(Stored data entries)

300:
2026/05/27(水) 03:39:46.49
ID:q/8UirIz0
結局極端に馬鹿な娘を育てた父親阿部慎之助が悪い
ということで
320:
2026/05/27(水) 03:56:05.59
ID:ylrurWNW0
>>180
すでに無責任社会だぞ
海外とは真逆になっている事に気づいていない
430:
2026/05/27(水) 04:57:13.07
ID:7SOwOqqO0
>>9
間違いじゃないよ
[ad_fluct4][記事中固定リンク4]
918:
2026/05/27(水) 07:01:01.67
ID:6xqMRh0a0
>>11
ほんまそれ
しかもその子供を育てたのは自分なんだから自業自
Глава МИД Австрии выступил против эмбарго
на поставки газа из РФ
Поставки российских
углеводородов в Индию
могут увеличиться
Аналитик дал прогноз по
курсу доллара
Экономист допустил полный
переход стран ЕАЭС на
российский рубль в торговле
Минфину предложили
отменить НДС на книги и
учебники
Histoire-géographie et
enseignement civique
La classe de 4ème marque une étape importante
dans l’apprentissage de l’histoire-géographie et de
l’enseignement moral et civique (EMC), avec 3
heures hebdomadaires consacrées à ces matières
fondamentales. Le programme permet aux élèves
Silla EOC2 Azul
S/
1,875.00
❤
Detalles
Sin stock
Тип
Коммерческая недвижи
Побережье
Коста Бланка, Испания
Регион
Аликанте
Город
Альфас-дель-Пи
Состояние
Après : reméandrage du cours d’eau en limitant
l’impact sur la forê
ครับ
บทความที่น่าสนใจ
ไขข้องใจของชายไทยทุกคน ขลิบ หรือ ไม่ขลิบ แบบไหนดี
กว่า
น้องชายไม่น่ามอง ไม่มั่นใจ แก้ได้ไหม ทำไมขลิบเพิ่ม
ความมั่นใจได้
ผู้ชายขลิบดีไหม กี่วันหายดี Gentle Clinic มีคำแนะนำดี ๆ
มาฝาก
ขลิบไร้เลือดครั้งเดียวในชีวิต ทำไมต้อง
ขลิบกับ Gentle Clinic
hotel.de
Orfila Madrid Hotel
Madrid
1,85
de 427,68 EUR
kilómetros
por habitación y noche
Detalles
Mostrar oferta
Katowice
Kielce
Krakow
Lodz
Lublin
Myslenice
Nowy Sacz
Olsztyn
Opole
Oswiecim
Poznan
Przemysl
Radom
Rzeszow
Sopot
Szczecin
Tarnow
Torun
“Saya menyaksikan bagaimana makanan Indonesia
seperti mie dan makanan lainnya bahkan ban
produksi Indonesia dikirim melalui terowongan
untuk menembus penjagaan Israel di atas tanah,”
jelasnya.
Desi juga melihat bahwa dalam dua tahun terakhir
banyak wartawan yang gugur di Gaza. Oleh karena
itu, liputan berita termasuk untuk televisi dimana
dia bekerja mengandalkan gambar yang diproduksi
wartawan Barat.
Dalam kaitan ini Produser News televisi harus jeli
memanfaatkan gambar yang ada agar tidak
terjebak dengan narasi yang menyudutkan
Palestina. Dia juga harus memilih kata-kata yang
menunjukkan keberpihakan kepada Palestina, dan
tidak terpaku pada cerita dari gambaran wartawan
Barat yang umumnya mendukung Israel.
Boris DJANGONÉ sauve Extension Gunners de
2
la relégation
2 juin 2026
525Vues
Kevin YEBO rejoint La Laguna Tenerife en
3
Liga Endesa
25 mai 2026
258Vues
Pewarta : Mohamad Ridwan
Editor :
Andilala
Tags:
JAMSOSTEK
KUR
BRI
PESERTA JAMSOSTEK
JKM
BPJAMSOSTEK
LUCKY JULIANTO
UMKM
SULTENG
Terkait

> What you are asked to do
With the line holding "Альфас-дель-Пи" as the first and the line holding "Desi juga melihat" as the last, set down that range of the entries above exactly, and nothing else.

> Reply to the task
Альфас-дель-Пи
Состояние
Après : reméandrage du cours d’eau en limitant
l’impact sur la forê
ครับ
บทความที่น่าสนใจ
ไขข้องใจของชายไทยทุกคน ขลิบ หรือ ไม่ขลิบ แบบไหนดี
กว่า
น้องชายไม่น่ามอง ไม่มั่นใจ แก้ได้ไหม ทำไมขลิบเพิ่ม
ความมั่นใจได้
ผู้ชายขลิบดีไหม กี่วันหายดี Gentle Clinic มีคำแนะนำดี ๆ
มาฝาก
ขลิบไร้เลือดครั้งเดียวในชีวิต ทำไมต้อง
ขลิบกับ Gentle Clinic
hotel.de
Orfila Madrid Hotel
Madrid
1,85
de 427,68 EUR
kilómetros
por habitación y noche
Detalles
Mostrar oferta
Katowice
Kielce
Krakow
Lodz
Lublin
Myslenice
Nowy Sacz
Olsztyn
Opole
Oswiecim
Poznan
Przemysl
Radom
Rzeszow
Sopot
Szczecin
Tarnow
Torun
“Saya menyaksikan bagaimana makanan Indonesia
seperti mie dan makanan lainnya bahkan ban
produksi Indonesia dikirim melalui terowongan
untuk menembus penjagaan Israel di atas tanah,”
jelasnya.
Desi juga melihat bahwa dalam dua tahun terakhir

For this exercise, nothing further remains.